Saved data entries
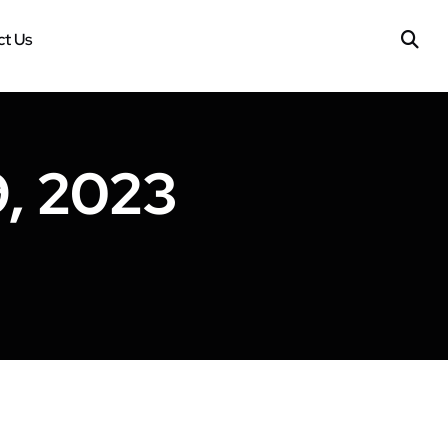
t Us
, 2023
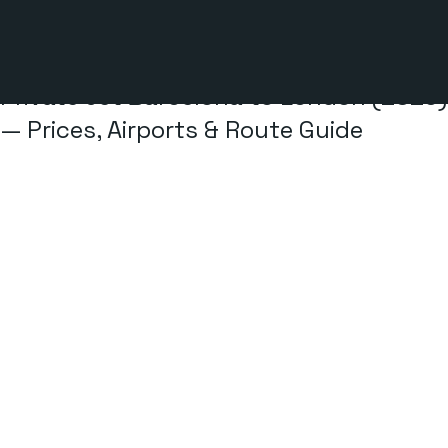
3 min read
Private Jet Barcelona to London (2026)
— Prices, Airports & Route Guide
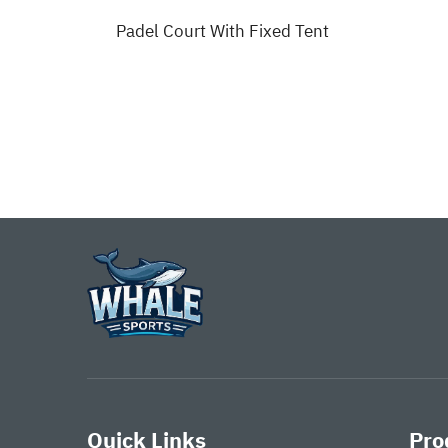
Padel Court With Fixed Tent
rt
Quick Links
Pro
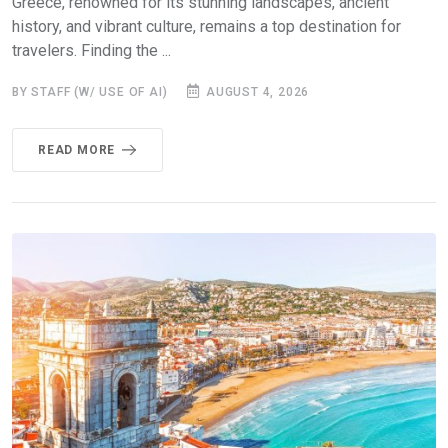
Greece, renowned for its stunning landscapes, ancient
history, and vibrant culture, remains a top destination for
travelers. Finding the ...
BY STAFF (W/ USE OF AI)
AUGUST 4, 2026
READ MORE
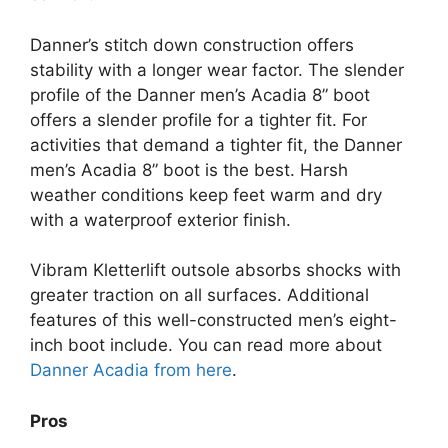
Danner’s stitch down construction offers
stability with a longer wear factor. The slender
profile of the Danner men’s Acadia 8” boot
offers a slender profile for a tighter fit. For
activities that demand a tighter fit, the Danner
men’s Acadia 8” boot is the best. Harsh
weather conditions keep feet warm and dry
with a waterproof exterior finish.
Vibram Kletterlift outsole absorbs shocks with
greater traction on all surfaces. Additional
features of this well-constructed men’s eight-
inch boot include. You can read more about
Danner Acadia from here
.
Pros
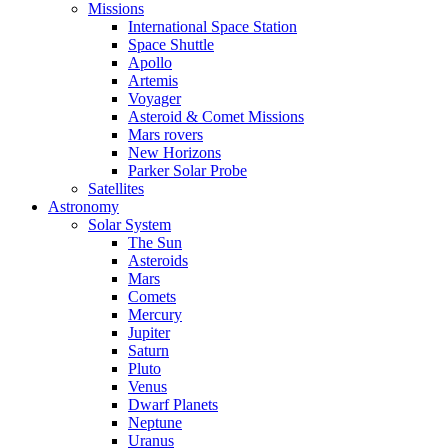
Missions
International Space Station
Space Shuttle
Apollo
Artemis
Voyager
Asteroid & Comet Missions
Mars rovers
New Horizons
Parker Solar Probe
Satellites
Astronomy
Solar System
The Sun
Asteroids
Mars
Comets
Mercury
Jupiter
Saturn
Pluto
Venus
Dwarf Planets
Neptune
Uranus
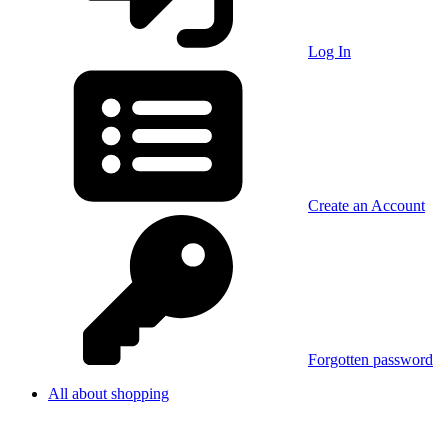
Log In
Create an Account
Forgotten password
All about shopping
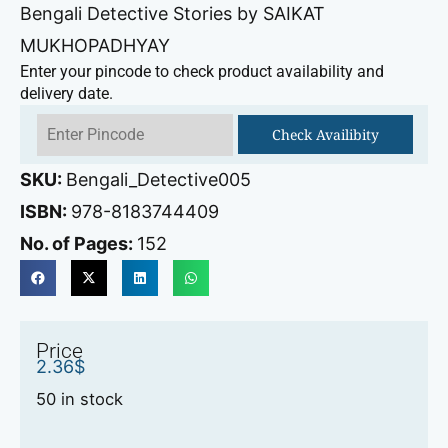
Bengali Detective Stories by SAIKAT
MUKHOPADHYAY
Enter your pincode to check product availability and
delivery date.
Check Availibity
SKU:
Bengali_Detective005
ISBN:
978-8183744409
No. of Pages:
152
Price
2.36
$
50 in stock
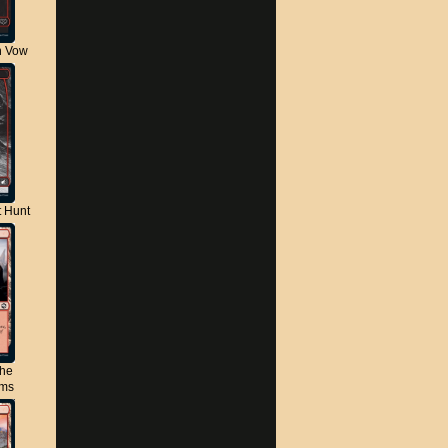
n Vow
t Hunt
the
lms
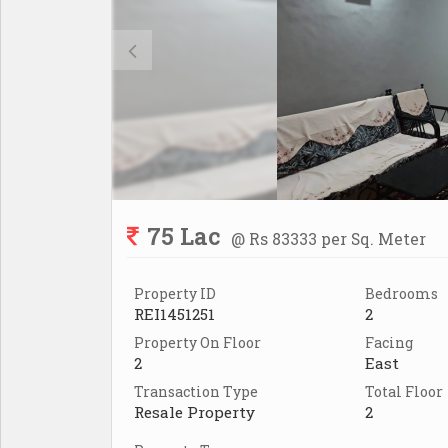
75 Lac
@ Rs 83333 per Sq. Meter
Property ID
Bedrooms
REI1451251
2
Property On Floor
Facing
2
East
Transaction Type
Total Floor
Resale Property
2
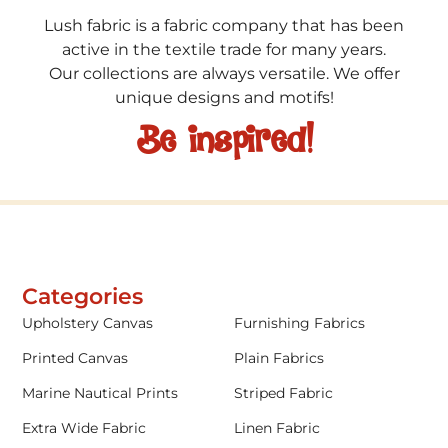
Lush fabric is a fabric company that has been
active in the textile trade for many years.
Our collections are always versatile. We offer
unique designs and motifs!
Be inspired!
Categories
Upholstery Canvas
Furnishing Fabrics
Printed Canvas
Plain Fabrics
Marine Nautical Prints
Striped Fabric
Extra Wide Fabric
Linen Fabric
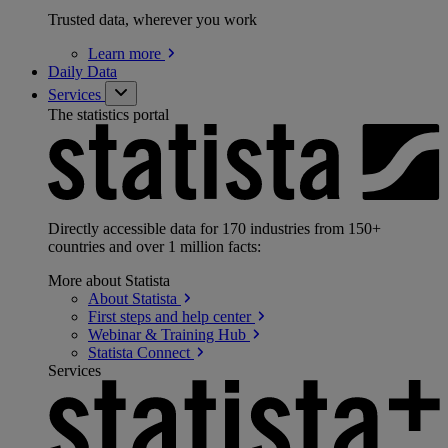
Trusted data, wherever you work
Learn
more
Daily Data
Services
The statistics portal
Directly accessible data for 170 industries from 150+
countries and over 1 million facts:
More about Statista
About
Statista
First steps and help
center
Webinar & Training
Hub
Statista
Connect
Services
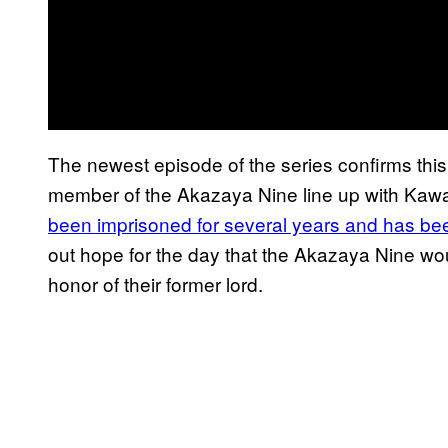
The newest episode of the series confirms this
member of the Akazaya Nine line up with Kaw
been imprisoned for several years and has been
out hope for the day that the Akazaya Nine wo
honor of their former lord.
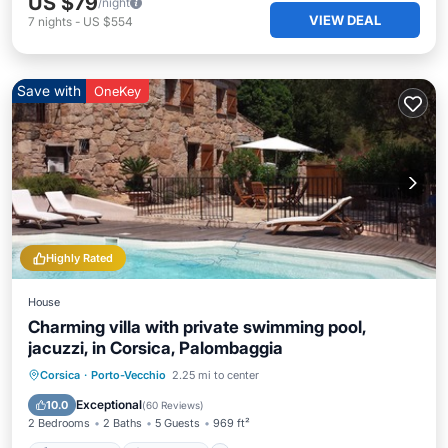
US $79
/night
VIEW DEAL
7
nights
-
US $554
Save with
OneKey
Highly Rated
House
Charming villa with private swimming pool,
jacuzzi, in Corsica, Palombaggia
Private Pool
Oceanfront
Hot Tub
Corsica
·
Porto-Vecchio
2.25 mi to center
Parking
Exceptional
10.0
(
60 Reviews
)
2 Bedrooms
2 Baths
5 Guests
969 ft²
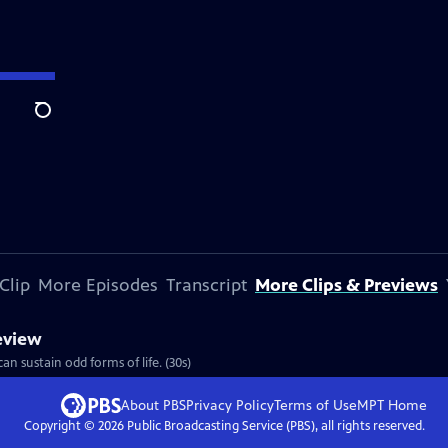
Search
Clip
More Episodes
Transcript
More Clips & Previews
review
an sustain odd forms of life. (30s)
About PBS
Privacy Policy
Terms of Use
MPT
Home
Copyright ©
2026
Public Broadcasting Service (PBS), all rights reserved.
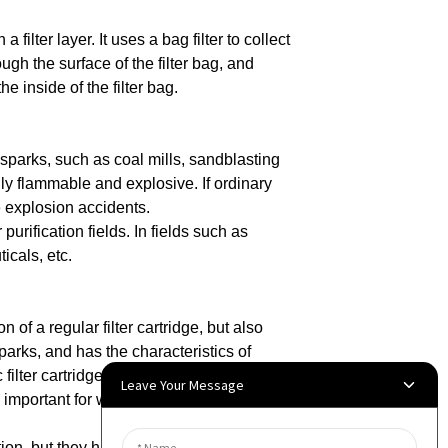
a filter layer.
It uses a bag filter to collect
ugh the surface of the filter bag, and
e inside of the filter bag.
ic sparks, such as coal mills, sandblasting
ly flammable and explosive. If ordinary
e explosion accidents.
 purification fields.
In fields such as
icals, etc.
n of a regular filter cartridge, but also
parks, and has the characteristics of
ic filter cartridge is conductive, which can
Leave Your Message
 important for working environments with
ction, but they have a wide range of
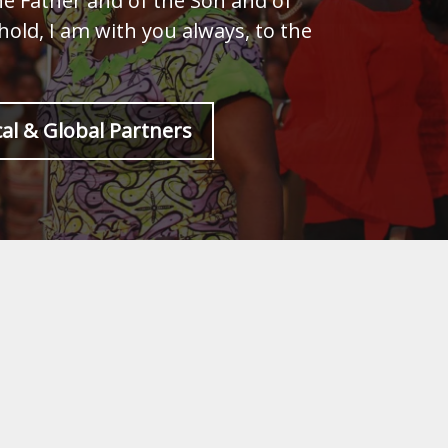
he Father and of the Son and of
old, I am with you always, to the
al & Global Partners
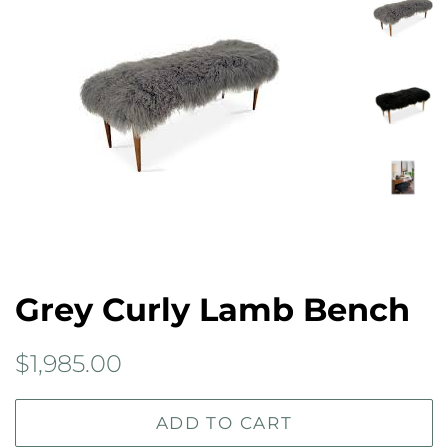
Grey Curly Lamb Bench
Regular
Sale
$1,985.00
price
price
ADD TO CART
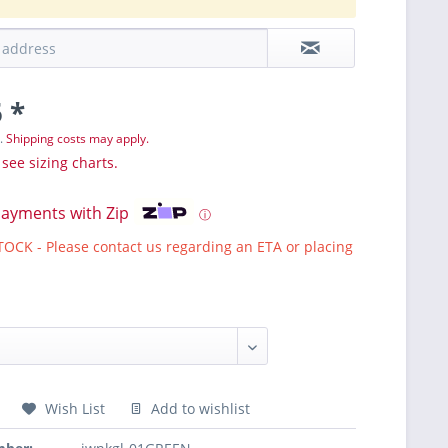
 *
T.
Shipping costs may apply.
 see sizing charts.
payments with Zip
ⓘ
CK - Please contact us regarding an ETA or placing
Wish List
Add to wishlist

EXERCISE AIM :: Copy each line above that has the word "filter".

FINISHED TASK ::
a filter layer.
It uses a bag filter to collect
ugh the surface of the filter bag, and
e inside of the filter bag.
n of a regular filter cartridge, but also
ic filter cartridge is conductive, which can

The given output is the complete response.